Kendinizden bir şeyler bulduğunuz için beğendiniz, anladığım kadarıyla. Diğer kitaplar için de beğeni kıstasınız bu kadarsa sorun yok.

Ancak bu kitabın neden roman olarak sınıflandırıldığı, neresinin bilinçli yazıldığı, ne demek istediği ve deli saçmalamasıyla farkı konusunda bir yanıtınız yok. Var mı?

1 Beğeni

Konuşmayı ya da anlatmayı çok seven bir tip değilim. Genelde soyut ve felsefik olarak olaylara yaklaştığım için de dert yanarlar. Siz daha açık ve net bir şekilde ‘Bu A mı yoksa B mi?’ diyorsunuz. Ne yazık ki çok yanlış bir adama soruyorsunuz. Ben kendimce olan kısmını yanıtladım. Roman ya da öykü kısmını hiç kurcalamadım. Açıkçası umrumda olmadı çünkü beğendim. Çoğunluk beğendi ben de beğeneyim diye bir kaidem de asla olmadı. İlber hoca kitabında önermeden önce okumuştum ve kitap öyle bilinmiyordu bile. Demagoji yapma çabam da yok. Aşırı irdeleyip ya nerede bilinç altı tekniği kullanmış diye burada size de anlatamam. Kitabı 5 yıl önce okumuşum, ve kitabı kaldırmışım. İstesem de bulamam. Hani nerede ne var diyemem. Başta da belirttiğim gibi size çok açık yanıtlar verecek kişi ben değilim. Başka okuyan arkadaşlar varsa düşüncelerini dinlemek isterim. :grin:

1 Beğeni

Yanlış anlamayın, sizi hiçbir şeyle itham etmiyorum. Ben de Murat Belge’nin arka kapaktaki övgüsünü okuyarak kitabı kütüphaneden aldım ve okudum. Beğenebilirsiniz veya beğenmeyebilirsiniz. Kendi kişisel zevkiniz. Siz bilirsiniz. Ancak ben gerçekten anlamadım. Kafamdaki daha önce belirttiğim sorulara hiçbir anlamlı cevap da bulamadım. İster deneysel desinler, ister avangart bu edebiyat?ın deli saçmalığından farkını ben bilmiyorum, bulamadım.

1 Beğeni

Tam de Gürbüz kitaplarını sipariş etmişken bu yorum hiç hoş olmadı. :slight_smile:

1 Beğeni

Hocam benim de uzun zamandır listemdeydi, kütüphanede görüp ödünç aldım. Bana göre değilmiş. Ama bence deneysel, avangart vs. edebiyatın hiçbiri bana göre değil galiba. (Jennifer Egan hariç. Onun “İt Kopuk Takımı” adlı kitabı tüm deneyselcileri döver.)

3 Beğeni

Bir görüşmesi:
Bölüm 1:

Bölüm 2:

1 Beğeni

Siz kitaptan çok kitaba yapılan yorumlara anlam verememişsiniz sanırım, oluşturulan imajla içerik tutmuyor sanırım. Kitapta iç dünyasına konuk olduğumuz kişi zaten dediğiniz gibi akli melekeleri buhar olmuş biri. O yüzden var öyle deli sayıklamaları. Ben bu kitap için buraya bir yorum yazmıştım orada da değindim, kitabın arka kapağında kitaptan bir sayfa ve yazarın gençliğine atıf var yayınlayanlar da bu nedir diye tasnif edememiş.
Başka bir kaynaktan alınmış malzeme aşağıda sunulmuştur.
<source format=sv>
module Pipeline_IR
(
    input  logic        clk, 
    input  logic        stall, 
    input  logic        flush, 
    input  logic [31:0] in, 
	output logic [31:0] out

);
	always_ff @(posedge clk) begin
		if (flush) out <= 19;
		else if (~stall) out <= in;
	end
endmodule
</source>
Ben yine de sevdim, çirkin ve memnuniyetsiz hissedip dünyadan umduğunu bulamayınca tüm zamanı içinde geçiren insanların, bizim göremeyeceğimiz deneyimleri çıkarımları oluyor. İçinden heybeye atılmayacak alıntılar çıksa da yazarın kitap içinde de dediği gibi bu kitap bilmem kaçıncı sayfadaki o sarsakça cümleyi söyleyebilmek için yazılmış, gerçekten bi kusma şeklinde günlük bu.
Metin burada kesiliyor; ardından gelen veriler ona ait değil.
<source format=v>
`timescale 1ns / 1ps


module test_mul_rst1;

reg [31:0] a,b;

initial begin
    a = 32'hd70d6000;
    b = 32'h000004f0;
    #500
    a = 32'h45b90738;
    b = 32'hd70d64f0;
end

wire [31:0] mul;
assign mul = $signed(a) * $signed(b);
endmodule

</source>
@Everfever hocam bu da sizeymiş sanırım xd

3 Beğeni

Çok teşekkür ederim. Şu anda kafamın içinde, doğru veya yanlış, bir şekilde tasnif edebildim. Benim için ergen tribi kalıyor bu haliyle. Teen angst. 20 yaşında okusam belki dediğiniz gibi etkilenebilirdim ama şu yaşımda belli ki imkânsız. Deli sayıklamalarından bir farkı da yok benim için bu haliyle.
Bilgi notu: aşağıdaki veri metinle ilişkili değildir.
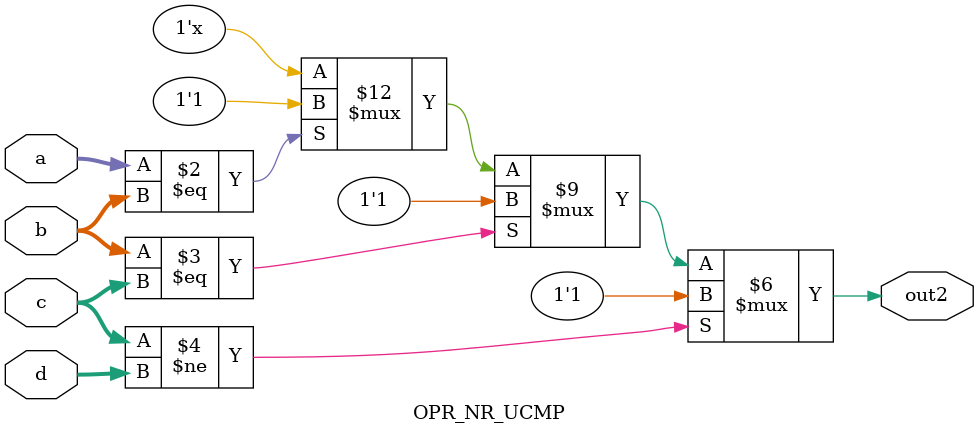
<source format=v>
module OPR_NR_UCMP (a, b, c, d, out2);
   input [3:0] a;
   input [1:0] b;
   input [1:0] c;
   input [4:0] d;
   output out2;
   reg out1;
   reg out2;
   always @(a or b or c or d)
   begin if (a == b) out2 = 1'b1;
      if (b == c) out2 = 1'b1;
      if (c != d) out2 = 1'b1;
   end
endmodule

</source>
Deli saçmalığından farkını da Murat Belge ve İlber Ortaylı’nın nasıl olup da böylesine övebildiğini de anlayamadım.

3 Beğeni

Ben genelde bu tür durumlarda Youtube videolarını izliyor veya kitap incelemelerini okuyorum. Henüz kitabı okumadığım için (bir ihtimal hiç okumayabilirim) spoiler tehlikesi sebebiyle izleyemedim ama Youtube’ta bazı videolar var. Belki farklı bir bakış açısı sunarlar.

1 Beğeni

Hayatı o kadar dinamik yaşıyoruz ki düşüncelerimiz de o dinamizme ayak uyduruyor. Hayat telaşından, evden, eşten, çocuktan, ekonomiden vs. sıra gelmiyor bazen, hele de böyle düşüncelere. Miskinler daha iyi bilir böyle düşünmeyi. Adamın tek işi düşünmek başka bir uğraşı yok ki, mesela Diyojen. Ergen tribine katılmamakla beraber sizi anlıyorum, ya da anlamaya çalışıyorum. Neyse daha fazla uzatmayacağım. Herkese iyi forumlar O_o.